* **Records shown**:
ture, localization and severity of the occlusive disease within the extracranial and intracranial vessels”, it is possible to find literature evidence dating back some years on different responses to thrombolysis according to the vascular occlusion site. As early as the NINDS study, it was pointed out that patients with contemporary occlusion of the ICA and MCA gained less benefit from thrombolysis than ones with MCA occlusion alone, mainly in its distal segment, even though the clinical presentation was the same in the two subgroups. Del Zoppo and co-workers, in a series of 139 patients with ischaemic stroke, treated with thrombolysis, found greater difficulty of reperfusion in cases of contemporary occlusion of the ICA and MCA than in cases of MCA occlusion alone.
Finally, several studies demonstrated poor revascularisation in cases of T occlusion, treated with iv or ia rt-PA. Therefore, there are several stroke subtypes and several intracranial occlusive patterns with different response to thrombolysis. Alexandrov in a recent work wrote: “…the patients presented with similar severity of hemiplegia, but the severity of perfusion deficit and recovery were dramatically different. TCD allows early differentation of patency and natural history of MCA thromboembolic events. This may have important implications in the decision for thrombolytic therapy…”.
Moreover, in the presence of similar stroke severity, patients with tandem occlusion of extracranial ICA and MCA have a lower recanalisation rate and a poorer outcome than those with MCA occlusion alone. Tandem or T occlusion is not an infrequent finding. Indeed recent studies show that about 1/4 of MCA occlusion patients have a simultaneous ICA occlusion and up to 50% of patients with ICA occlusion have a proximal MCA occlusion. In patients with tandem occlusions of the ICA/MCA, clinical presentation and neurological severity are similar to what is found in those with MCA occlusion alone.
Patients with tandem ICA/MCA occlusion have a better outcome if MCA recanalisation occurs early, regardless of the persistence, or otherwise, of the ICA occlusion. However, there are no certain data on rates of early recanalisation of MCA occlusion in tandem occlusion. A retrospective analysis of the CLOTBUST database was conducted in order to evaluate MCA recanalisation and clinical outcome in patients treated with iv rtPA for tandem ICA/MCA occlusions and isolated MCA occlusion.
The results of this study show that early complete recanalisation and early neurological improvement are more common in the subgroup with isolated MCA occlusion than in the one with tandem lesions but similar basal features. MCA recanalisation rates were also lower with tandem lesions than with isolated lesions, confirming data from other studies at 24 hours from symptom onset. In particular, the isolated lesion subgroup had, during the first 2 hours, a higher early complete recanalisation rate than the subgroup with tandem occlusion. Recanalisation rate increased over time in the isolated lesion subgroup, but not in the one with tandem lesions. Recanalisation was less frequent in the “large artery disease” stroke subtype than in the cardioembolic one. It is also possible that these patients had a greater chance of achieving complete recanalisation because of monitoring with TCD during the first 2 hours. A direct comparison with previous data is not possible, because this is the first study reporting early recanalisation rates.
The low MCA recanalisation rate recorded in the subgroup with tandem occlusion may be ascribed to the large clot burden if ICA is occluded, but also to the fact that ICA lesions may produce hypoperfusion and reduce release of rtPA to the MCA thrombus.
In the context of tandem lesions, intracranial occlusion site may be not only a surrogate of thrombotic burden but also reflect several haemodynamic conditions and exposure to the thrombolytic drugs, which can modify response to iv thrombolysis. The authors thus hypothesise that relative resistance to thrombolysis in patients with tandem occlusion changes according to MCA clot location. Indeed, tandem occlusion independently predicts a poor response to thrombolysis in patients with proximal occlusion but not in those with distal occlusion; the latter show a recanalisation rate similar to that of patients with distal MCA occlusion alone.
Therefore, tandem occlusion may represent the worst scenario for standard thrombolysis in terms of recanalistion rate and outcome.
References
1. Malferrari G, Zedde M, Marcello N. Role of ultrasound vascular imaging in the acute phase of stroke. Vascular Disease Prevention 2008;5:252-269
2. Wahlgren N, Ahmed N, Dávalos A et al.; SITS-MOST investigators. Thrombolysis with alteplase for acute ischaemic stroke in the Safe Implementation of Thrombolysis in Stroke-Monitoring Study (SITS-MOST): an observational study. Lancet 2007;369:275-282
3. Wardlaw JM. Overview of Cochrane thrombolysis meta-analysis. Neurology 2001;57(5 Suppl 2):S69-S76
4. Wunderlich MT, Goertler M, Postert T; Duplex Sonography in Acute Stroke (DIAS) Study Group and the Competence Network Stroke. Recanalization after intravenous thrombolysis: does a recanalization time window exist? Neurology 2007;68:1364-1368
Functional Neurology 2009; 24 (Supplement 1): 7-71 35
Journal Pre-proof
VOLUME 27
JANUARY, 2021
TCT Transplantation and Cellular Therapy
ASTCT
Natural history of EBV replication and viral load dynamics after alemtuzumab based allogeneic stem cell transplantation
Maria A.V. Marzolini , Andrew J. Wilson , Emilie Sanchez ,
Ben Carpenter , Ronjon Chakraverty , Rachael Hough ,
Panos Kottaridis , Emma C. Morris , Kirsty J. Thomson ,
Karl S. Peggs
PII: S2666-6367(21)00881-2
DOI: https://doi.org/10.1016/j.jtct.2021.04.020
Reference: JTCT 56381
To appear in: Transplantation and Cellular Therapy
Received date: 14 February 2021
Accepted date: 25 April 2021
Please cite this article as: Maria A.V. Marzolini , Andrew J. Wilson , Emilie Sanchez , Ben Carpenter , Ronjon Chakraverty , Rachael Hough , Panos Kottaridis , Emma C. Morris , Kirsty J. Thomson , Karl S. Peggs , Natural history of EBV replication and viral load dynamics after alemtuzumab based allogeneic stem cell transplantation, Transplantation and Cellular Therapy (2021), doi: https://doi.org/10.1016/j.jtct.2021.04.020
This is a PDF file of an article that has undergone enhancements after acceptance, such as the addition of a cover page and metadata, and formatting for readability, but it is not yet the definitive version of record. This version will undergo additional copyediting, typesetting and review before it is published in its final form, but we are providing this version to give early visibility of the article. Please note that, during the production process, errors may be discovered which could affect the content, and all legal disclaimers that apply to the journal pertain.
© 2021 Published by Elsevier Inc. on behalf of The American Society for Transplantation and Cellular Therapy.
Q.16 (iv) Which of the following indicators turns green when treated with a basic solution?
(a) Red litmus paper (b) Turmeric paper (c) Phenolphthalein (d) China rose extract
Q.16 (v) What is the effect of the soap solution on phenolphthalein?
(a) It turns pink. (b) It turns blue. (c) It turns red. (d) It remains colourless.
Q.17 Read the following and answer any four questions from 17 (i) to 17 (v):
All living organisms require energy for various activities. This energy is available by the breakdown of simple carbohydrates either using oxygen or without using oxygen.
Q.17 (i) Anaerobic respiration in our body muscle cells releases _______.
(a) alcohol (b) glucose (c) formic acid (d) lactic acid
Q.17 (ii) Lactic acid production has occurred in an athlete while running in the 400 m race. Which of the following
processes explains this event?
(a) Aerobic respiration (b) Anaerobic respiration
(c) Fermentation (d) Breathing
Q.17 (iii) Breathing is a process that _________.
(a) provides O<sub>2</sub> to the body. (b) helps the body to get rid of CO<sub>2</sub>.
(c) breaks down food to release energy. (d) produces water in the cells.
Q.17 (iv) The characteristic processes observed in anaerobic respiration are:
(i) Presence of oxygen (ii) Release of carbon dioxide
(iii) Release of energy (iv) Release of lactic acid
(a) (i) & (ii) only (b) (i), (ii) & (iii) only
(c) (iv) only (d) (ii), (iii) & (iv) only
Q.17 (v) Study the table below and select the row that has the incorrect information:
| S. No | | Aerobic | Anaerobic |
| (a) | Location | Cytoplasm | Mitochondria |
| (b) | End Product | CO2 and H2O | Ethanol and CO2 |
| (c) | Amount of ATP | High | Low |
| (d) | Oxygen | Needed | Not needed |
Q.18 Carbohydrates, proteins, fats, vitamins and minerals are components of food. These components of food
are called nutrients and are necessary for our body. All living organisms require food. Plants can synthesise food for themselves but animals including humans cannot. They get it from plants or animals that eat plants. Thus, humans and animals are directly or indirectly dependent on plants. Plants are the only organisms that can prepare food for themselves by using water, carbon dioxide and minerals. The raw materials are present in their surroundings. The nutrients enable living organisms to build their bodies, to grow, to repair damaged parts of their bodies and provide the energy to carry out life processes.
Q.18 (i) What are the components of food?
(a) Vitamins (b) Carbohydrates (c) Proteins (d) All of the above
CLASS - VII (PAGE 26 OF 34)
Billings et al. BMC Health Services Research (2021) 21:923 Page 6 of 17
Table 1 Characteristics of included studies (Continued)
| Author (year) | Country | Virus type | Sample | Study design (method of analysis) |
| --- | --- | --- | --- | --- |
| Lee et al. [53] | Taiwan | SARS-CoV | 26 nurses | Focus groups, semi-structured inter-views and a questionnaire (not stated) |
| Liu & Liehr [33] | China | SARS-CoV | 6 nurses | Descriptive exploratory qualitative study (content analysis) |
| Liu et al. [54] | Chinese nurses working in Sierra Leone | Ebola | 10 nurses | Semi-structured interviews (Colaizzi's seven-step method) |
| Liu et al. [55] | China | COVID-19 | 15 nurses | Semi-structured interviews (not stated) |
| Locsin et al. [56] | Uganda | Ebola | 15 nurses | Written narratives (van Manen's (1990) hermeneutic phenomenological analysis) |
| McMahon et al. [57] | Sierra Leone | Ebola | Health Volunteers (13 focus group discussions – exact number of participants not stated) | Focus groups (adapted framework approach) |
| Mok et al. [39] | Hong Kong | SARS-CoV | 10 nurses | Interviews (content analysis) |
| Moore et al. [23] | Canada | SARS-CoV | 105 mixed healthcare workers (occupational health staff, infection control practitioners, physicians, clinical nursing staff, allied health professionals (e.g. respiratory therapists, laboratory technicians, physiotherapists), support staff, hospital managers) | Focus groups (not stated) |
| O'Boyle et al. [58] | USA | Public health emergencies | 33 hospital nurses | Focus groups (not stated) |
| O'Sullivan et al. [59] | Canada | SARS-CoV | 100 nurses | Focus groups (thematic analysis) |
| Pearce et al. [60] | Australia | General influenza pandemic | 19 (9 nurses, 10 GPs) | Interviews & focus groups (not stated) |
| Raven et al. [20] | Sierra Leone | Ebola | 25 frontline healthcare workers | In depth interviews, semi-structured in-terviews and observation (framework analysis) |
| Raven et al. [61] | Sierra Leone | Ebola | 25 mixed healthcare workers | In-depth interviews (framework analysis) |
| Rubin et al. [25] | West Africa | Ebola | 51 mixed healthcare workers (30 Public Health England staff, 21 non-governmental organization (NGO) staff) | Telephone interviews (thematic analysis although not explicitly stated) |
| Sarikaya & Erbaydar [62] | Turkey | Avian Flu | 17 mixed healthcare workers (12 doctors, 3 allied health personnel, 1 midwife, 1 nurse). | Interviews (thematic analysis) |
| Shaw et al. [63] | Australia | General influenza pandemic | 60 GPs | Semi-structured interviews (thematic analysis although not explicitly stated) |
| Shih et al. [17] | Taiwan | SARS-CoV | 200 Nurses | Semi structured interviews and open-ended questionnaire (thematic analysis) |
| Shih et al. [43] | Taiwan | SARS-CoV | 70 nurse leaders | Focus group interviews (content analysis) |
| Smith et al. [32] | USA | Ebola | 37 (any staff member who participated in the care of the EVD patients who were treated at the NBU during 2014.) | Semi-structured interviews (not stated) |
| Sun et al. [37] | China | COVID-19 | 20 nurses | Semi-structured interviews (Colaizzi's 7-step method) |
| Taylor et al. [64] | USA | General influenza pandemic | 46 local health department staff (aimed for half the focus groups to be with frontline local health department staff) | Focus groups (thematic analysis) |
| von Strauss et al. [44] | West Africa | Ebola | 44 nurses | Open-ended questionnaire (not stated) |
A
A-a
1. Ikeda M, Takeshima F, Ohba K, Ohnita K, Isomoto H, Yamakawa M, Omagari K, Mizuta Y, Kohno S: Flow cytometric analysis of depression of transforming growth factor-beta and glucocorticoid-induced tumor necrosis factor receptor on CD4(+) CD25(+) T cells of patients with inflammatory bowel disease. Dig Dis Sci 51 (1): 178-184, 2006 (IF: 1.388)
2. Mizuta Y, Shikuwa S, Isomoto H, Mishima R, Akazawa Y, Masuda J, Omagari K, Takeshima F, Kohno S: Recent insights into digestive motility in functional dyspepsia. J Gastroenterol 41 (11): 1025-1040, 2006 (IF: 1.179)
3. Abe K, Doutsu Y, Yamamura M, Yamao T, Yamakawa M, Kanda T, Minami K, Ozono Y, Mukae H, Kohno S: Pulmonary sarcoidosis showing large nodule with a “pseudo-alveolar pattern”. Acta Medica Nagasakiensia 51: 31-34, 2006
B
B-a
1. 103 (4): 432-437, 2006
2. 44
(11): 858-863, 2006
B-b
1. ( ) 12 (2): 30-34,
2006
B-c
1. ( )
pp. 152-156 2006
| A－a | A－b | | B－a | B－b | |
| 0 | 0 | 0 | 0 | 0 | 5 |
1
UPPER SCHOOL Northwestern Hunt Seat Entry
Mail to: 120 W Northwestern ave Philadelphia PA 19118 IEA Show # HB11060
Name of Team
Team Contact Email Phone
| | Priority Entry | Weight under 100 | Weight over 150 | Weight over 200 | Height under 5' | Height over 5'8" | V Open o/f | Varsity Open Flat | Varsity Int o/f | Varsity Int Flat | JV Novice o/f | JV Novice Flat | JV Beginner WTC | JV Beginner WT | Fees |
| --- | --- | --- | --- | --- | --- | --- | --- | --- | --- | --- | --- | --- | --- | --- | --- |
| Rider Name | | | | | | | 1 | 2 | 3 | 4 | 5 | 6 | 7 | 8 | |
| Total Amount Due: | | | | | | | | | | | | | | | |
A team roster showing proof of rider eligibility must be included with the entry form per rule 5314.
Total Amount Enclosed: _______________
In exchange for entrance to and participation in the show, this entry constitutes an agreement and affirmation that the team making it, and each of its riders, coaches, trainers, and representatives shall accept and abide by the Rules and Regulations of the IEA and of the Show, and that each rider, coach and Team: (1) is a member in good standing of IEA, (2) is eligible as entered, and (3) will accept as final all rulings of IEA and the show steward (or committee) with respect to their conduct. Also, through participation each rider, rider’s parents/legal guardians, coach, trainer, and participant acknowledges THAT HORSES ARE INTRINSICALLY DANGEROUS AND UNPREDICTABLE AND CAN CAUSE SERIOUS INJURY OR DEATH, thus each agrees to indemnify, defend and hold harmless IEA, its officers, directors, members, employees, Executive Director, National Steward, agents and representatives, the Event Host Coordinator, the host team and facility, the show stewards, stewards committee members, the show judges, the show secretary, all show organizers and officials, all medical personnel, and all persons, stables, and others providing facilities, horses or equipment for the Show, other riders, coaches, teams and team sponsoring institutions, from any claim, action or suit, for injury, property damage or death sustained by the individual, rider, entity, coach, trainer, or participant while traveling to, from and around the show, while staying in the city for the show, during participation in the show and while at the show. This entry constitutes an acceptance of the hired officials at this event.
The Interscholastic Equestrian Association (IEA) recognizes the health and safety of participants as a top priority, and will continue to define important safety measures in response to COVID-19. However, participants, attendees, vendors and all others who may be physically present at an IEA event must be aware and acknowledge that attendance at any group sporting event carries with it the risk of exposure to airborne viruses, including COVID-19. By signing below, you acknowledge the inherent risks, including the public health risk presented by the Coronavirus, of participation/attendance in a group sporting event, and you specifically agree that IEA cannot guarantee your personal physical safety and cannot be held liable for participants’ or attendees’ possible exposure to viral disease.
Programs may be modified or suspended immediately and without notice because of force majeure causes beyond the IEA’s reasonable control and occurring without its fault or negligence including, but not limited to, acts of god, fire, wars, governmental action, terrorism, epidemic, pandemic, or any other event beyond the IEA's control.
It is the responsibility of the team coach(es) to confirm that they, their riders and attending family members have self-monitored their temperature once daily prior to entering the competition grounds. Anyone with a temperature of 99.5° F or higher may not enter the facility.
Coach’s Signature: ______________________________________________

* **Task directions**: Give the count of lines in the listing that hold "proof", and write nothing beyond it.

* **Output for this exercise**: 2